Earlier this month, a TikTok user named Brielle went viral after sharing a tearful video reflecting on her experience working a full-time job after graduating from University. In the video, which has now amassed over 2 million views, Brielle criticises the corporate grind.

“This is my first 9-5 job after college… and I’m commuting in the city and it takes me f—king forever to get there,” she says. “I don’t have time to do anything… I don’t have time or energy to cook dinner, I don’t have energy to work out.”

While the response to Brielle’s video was mixed, many X users have come to her defence, noting that her “critique [of productivity culture] is deeply valid.”


im also getting sick leave me alone im emotional ok i feel 12 and im scared of not having time to live

♬ original sound – BRIELLE

@Business Insider @The Daily Dot heres my official comment take it and run since no one wants to run me my check $$$

♬ original sound – BRIELLE

Unfortunately, the struggles of working a 9-5 job are often magnified on social media— especially when internet users witness everyday people seemingly transform into social media influencers overnight.

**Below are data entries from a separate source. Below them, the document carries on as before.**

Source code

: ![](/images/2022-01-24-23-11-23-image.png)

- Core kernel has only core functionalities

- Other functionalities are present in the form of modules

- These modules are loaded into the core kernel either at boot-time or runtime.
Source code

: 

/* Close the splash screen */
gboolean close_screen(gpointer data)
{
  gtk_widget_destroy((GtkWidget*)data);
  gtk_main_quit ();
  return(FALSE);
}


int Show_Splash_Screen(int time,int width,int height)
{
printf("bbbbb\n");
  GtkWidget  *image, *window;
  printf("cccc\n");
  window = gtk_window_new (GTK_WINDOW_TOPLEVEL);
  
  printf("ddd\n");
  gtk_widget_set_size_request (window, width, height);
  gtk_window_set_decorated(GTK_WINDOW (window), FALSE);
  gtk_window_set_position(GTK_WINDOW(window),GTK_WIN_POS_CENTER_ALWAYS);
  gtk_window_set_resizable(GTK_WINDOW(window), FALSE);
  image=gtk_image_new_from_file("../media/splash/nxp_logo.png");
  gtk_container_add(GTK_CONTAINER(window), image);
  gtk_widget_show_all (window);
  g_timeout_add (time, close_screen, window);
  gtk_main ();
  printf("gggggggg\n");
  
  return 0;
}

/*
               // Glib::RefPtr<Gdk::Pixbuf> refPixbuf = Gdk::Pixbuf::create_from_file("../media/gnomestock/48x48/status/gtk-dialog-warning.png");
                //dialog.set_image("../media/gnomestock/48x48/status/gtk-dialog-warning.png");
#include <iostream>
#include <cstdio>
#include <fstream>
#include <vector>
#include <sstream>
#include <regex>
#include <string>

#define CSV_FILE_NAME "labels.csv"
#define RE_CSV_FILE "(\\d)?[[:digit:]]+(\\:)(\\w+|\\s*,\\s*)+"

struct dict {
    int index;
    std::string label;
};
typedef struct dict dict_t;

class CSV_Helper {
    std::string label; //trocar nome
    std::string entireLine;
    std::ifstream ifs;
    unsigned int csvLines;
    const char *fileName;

With TikTok democratising viral fame, there has been a substantial pushback against full-time content creators like Charli and Dixie. Digital culture enthusiasts no longer have the appetite for “out-of-touch” influencers who flaunt their privilege or trivialise the “average” working-class lifestyle. 

All that to say, influencer-first companies might need to think more critically about the messages they convey through their marketing and promotional content.